Infringement are a Norwegian band formed in 2015 by Stig Andre Clason (guitarist for The Windmill, who I am also reviewing today), Kristoffer Utby, and Hans Andreas Brandal.
Their debut album was released in 2017 and 2024 sees the release of their third work, Black Science and White Lies.
There is a great concept in this album. It follows a man's journey through faith, identity, and redemption. Raised under strict religious doctrines in a society that believes in divine salvation, he becomes disillusioned and abandons his faith. Having fled, he embraces a new ideology and joins a seemingly utopian society. However, his growing doubts drive him to escape and face the world's harsh realities. Returning to his estranged father, he reflects on his mistakes and seeks redemption, ultimately longing to reconcile with the beliefs he once rejected. We therefore have themes of spiritual conflict, personal transformation, and the quest for atonement.
The band members are Hans Andreas Brandal the lead vocalist; Stig André Clason on guitars and vocal; Kristoffer Utby drums and vocal; Bård Thorstensen on keyboards and vocal; with Emil Olsen playing bass, baritone and more vocals.

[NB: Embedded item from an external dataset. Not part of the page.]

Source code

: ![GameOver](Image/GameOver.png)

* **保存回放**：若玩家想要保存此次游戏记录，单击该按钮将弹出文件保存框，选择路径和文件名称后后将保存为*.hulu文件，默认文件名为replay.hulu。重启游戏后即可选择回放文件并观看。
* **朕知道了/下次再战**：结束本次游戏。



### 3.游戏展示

There are only two tracks but packing in 43 minutes of music. It is ambitious, sweeping, and rather good. What we have here is essentially a rock opera. I know that these aren’t to everybody’s tastes, but the form has enjoyed something of a revival in recent times, and I think in a positive way.
Side one is White Lies, which deals with the journey from doctrine to heresy via apostasy (words still in use to violent effect in extreme religious parts of the world today). The Floydian voice opening and pushing the doctrine has impact against a pretty piano and a rumbling bass. Brandal has a powerful voice and the band when they enter provide for some pleasing riffs. The close of Devolution is cracking, extraordinarily heavy riffs before the heresy is realised with some disturbing vocal chants prior to the main theme reasserting itself.
Side two deals with the rejection of the new and the redemption of the old, a spiritual journey gone full circle. I think the second part, Conjugation, is a magnificent piece, full of complexity and thoughtful meditation on the mental state of our hero, especially asking “Mother” what he has done in leaving her. The extended instrumental passages are dramatic, reminding one in parts of Arena’s work.
They can play, and, as with all epics this long, there are many twists and turns of mood, power, tone, all of which is achieved with aplomb. The soundscapes created add texture to the varying stages of the journey, and it is a genuine rock album, Clason providing for some classy solo work, Olsen giving a delicious lesson in bass melodies, and the Hammond Organ work by Thorstensen especially strong.
For those of you who might be put off by the thought of yet another rock opera/story, I would strongly recommend you take yourselves over to their Bandcamp page at Music | Infringement to listen alongside the brief selection I have embedded below. The album is especially recommended for those of you who like Deep Purple, that venerable band surely having a strong influence upon much of what I hear, and those who enjoy the type of classical dramatic progressive rock which, for example, Arena do so well.